Security advice is easy to give and hard to act on. So instead of another list of best practices, here is a story. The names are changed, but the situation will feel familiar to anyone running a fast-moving software team. It shows how a mid-sized SaaS company stopped treating security as a separate chore and built it into the way they already work, with help from topscan along the way.
The Company and the Problem
Picture a SaaS business with about forty engineers. They released updates several times a week and were proud of how quickly they moved. Speed was their edge. But security lagged behind. Their routine looked like this:
- A scan was run by hand, about once a month.
- The results landed in a long report that one overworked person reviewed.
- Flaws appeared weeks after the code that introduced them had gone live.
It is easy to spot the issue here. New code went live every few days, but security checks happened every few weeks. This mismatch meant flaws could sit in production for a long time before anyone noticed.
The Turning Point
The wake-up call was not a breach, which was lucky. It was a customer security questionnaire. A large prospect asked how often the company tested its code for weaknesses. Admitting they scanned only about once a month, and by hand, nearly cost them the deal.
The lead engineer made a decision. Security testing had to happen at the same pace as their releases. If code went out several times a week, scanning had to keep up. The plan was to move testing into their CI pipeline.
For anyone unfamiliar, CI stands for continuous integration. It is the automated process that builds and checks new code every time an engineer submits a change. Adding a security scan to this flow meant every change would be tested as a matter of course.
What The Team Changed
The team used both GitLab and GitHub across different projects, so the fix had to work with both. Here is the path they followed.
- They added a scan step to the build. Each time new code was submitted, the pipeline triggered a scan automatically. No one had to remember to start it.
- They used webhooks to connect the tools. A webhook is a simple way for one system to tell another that something happened. When a build finished, it signaled the scanner to begin.
- They routed alerts to Slack. Instead of a buried email report, findings appeared in the channel that the team had already watched all day. A serious issue was noticed in minutes.
- They set sensible rules. Critical findings could pause a release until fixed. Minor ones were logged for later, so the team was not blocked by noise.

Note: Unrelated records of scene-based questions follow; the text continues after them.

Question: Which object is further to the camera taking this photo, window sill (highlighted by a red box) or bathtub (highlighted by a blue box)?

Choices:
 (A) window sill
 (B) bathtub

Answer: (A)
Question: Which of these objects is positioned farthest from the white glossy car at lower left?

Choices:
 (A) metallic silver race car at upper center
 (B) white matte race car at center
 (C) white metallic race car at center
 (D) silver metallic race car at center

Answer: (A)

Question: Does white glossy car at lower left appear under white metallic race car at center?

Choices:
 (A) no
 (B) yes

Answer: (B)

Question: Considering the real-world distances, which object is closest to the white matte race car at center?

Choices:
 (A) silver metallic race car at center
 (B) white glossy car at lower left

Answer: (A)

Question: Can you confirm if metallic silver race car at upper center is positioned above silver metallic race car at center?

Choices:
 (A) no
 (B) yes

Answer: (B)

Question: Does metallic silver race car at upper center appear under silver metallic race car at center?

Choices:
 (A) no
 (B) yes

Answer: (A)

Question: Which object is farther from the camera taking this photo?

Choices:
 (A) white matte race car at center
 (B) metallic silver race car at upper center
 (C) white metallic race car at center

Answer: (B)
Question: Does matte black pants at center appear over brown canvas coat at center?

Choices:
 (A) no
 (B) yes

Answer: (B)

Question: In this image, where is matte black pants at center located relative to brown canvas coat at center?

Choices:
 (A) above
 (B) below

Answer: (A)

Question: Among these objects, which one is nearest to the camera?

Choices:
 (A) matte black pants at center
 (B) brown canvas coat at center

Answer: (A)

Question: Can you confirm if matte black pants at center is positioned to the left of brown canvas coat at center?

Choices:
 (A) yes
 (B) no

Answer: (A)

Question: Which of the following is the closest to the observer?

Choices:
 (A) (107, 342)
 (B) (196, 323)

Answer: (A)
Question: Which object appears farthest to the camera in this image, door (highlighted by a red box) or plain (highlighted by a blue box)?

TopScan fits in here naturally. It connects directly to GitLab and GitHub, starts scans through webhook triggers, and sends results to Slack. The team did not have to build any of that plumbing themselves. They pointed the platform at their projects, set their rules, and the scanning ran on its own from then on.
The Results
The improvement showed within weeks, and it was felt in day-to-day work.
- The time between a flaw being introduced and being caught dropped from weeks to hours.
- The overworked reviewer stopped drowning in monthly reports and handled small, steady streams instead.
- The next security questionnaire was easy to answer, and the deal went through.
- Engineers started fixing issues themselves because findings showed up right next to their normal work.